Evidence of what? That people die? Not many in a population of 17,5 million. The presumption being they died from the virus which is obviously not true. Covid attributed to their death in many cases and was not the sole cause. There are no acceptable international definitions. No time definitions either. A person dying two weeks later after testing positive is still a Covid death? In some countries yes. How about all those wonderful numbers from Africa and India.
You sound like you're claiming that Covid-19 has had no impact on the NL mortality rate. Are you?
Does it matter what the international definitions are if the NL gov have good working definitions of their own? The figures provided by the NL gov put the mortality rate from Covid-19 at around 1 for every 2500 citizens and in the specific context international definitions are neither here nor there. The fact that the NL gov are aligning their data collection with the rest of the EU is something you neglect to acknowledge.
Once again off we go. Dont you think that defining what Covid death is would be a good starting point.
Where is the proof of this so-called alignment.
The reasons to mark if somebody who recently died had also recently tested positive for Covid-19 are, 1) to help track the prevalence of the infection in the population during the epidemic, and 2) to attribute it as a cause of death if/when medics consider it a relevant factor. The UK governments for example require doctors to note Covid on death certificates if somebody tested positive within 28 days of their demise - but whether it was a primary, contributory, or merely a notable factor in their demise is a matter for those whose duty it is to write the certificates.
Yep all nicely defined?

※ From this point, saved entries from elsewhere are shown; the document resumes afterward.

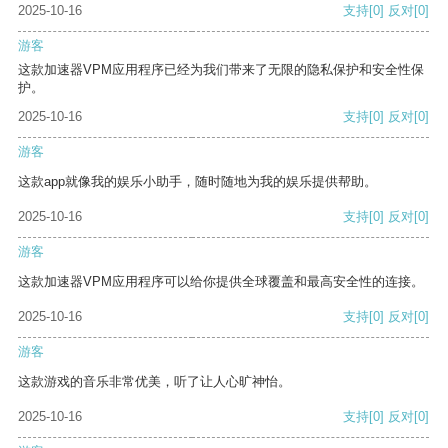
2025-10-16
支持
[0]
反对
[0]
游客
这款加速器VPM应用程序已经为我们带来了无限的隐私保护和安全性保
护。
2025-10-16
支持
[0]
反对
[0]
游客
这款app就像我的娱乐小助手，随时随地为我的娱乐提供帮助。
2025-10-16
支持
[0]
反对
[0]
游客
这款加速器VPM应用程序可以给你提供全球覆盖和最高安全性的连接。
2025-10-16
支持
[0]
反对
[0]
游客
这款游戏的音乐非常优美，听了让人心旷神怡。
2025-10-16
支持
[0]
反对
[0]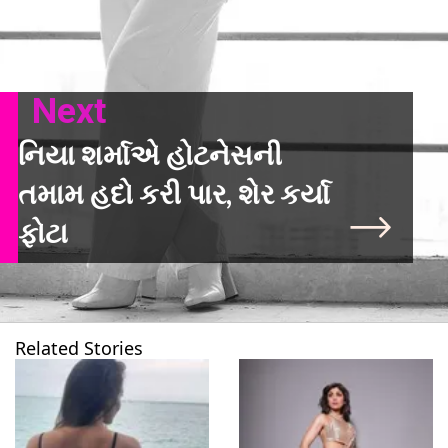
Next
નિયા શર્માએ હોટનેસની
તમામ હદો કરી પાર, શેર કર્યા
ફોટા
Related Stories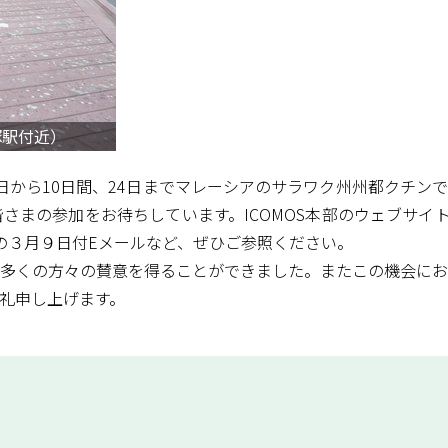
塚駅付近）
15日から10日間、24日までマレーシアのサラワク州州都クチ
まの参加をお待ちしています。ICOMOS本部のウェブサイトに
ての３月９日付Eメールなど、ぜひご参照ください。
多くの方々の賛意を得ることができました。またこの機会にお
礼申し上げます。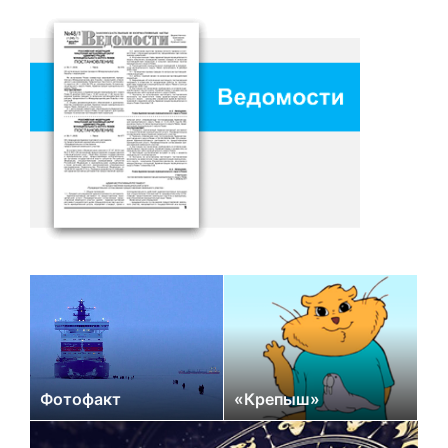
Фотофакт
«Крепыш»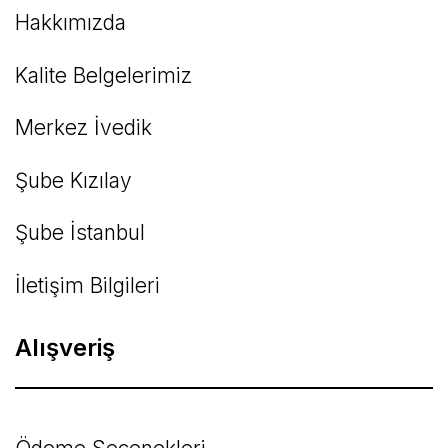
Hakkımızda
Kalite Belgelerimiz
Gönder
Merkez İvedik
Şube Kızılay
Şube İstanbul
İletişim Bilgileri
Alışveriş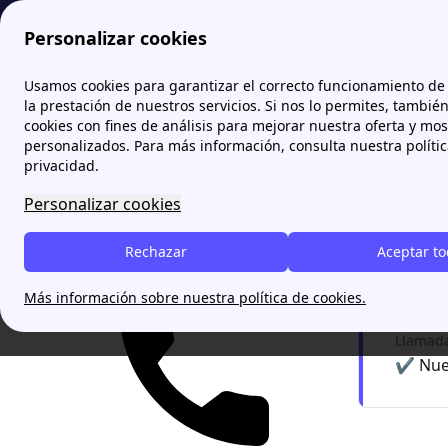
Personalizar cookies
Papernest.es
papernest-energia
Opinión de los clientes d
Usamos cookies para garantizar el correcto funcionamiento de 
la prestación de nuestros servicios. Si nos lo permites, tambié
cookies con fines de análisis para mejorar nuestra oferta y mo
Opini
personalizados. Para más información, consulta nuestra políti
privacidad.
Descubre 
Personalizar cookies
Desde su
Rechazar
Aceptar t
¿Quie
Más información sobre nuestra política de cookies.
Llamada
✔️ Nue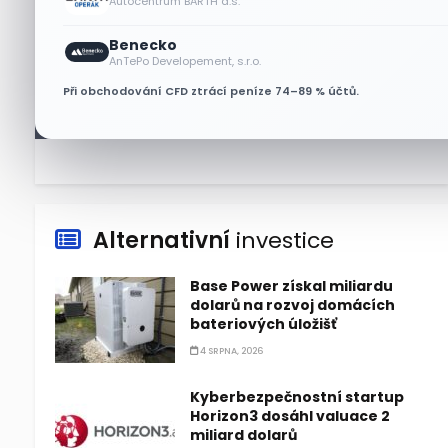
Autocentrum BARTH a.s.
6 SRPNA, 2026
Benecko
Micron posílil o 7,6 % a zvýšil
AnTePo Developement, s.r.o.
podíl na trhu DRAM
Při obchodování CFD ztrácí peníze 74–89 % účtů.
5 SRPNA, 2026
Alternativní
investice
Base Power získal miliardu
dolarů na rozvoj domácích
bateriových úložišť
4 SRPNA, 2026
Kyberbezpečnostní startup
Horizon3 dosáhl valuace 2
miliard dolarů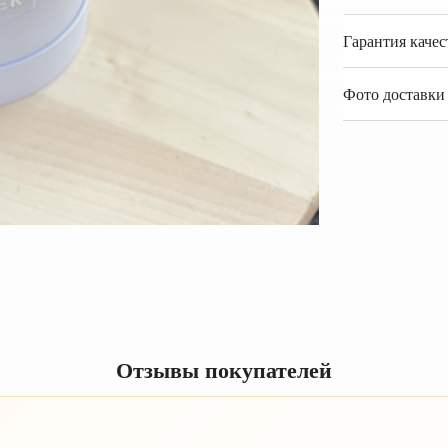
Гарантия качес
Фото доставки 
Отзывы покупателей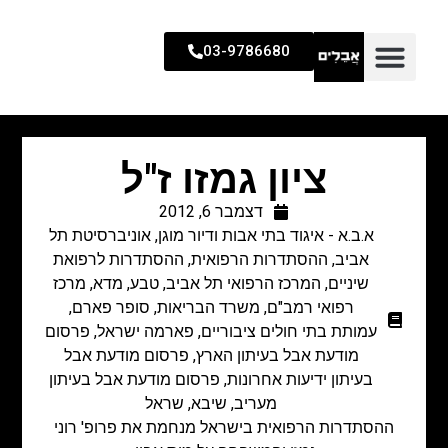
03-9786680
ציון גמזו ז"ל
דצמבר 6, 2012
א.ב.א - איגוד בתי אבות ודיור מוגן
,
אוניברסיטת תל
אביב
,
ההסתדרות הרפואית
,
ההסתדרות לרפואת
שיניים
,
המרכז הרפואי תל אביב
,
טבע
,
מדא
,
מרכז
רפואי רמב"ם
,
משרד הבריאות
,
סופר פארם
,
עמותת בתי חולים ציבוריים
,
פארמה ישראל
,
פרסום
מודעת אבל בעיתון הארץ
,
פרסום מודעת אבל
בעיתון ידיעות אחרונות
,
פרסום מודעת אבל בעיתון
מעריב
,
שיבא
,
שראל
ההסתדרות הרפואית בישראל מנחמת את פרופ' רוני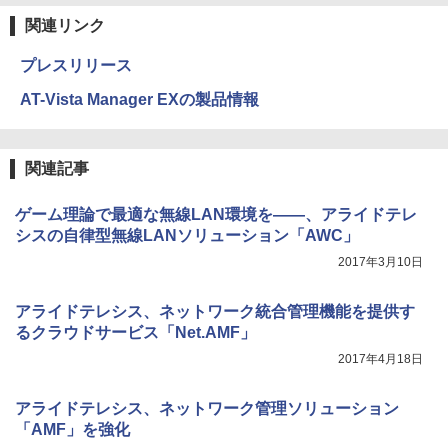
関連リンク
プレスリリース
AT-Vista Manager EXの製品情報
関連記事
ゲーム理論で最適な無線LAN環境を――、アライドテレ
シスの自律型無線LANソリューション「AWC」
2017年3月10日
アライドテレシス、ネットワーク統合管理機能を提供す
るクラウドサービス「Net.AMF」
2017年4月18日
アライドテレシス、ネットワーク管理ソリューション
「AMF」を強化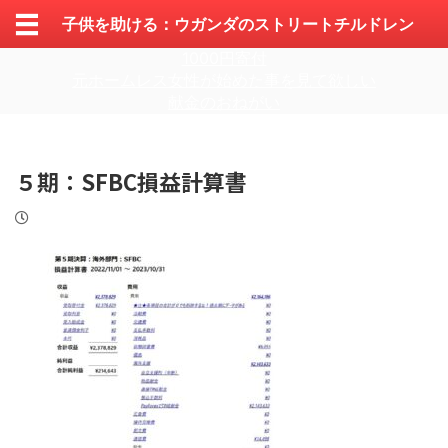
子供を助ける：ウガンダのストリートチルドレン
1000円寄付
元ホームレス女性が始めた事を見て欲しい
献金のおねがい
５期：SFBC損益計算書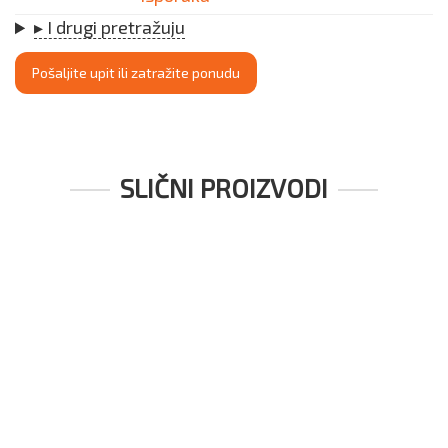
▸ I drugi pretražuju
Pošaljite upit ili zatražite ponudu
SLIČNI PROIZVODI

Without carrying out a post-mortem on every case you cant say it is a covid death.
Nobody is claiming that all deaths where Covid was noted are deaths in which Covid is the sole or primary cause - probability alone would suggest otherwise - but that is exactly the claim you're arguing against. In this context that makes your response a strawman argument. A strawman argument is a fallacy. A fallacy is an error in reasoning.
No? Just unbelievable. That is exactly what is happening. Stop dancing around.
You deride figures from Africa and India as automatically unreliable and yet you have no basis on which to say whether they're unreliably high or unreliably low. If they're unreliably high, meaning they're lower in actuality, then by comparison the NL is clearly doing poorly. If they're unreliably low, meaning they're actually higher in reality, then it means the virus is more virulent than is being reported, which suggests that the NL gov should be taking stringent steps to reduce the risk of infection at home. But as you will, and indeed cannot, say in what way the African and Indian figures are unreliable, only that they just are because... reasons, then you're not really contributing anything to the discussion other than a little bit of self-satisfied colonial superiority. You might as well call them 'shithole countries' and be done with it.
Both continents are not known for their excellent health care systems or government organisations. What they are well known for is corruption at all levels of society. Plenty just does not have the infrastructure for daily reporting or any reporting and yet the WHO (also partial to a few brown envelopes) publishes these figures as gospel. You dont have to be insulting (but you always are). Lets not fool ourselves when there is money a begging.
"Wat is het een gezellig boel hier".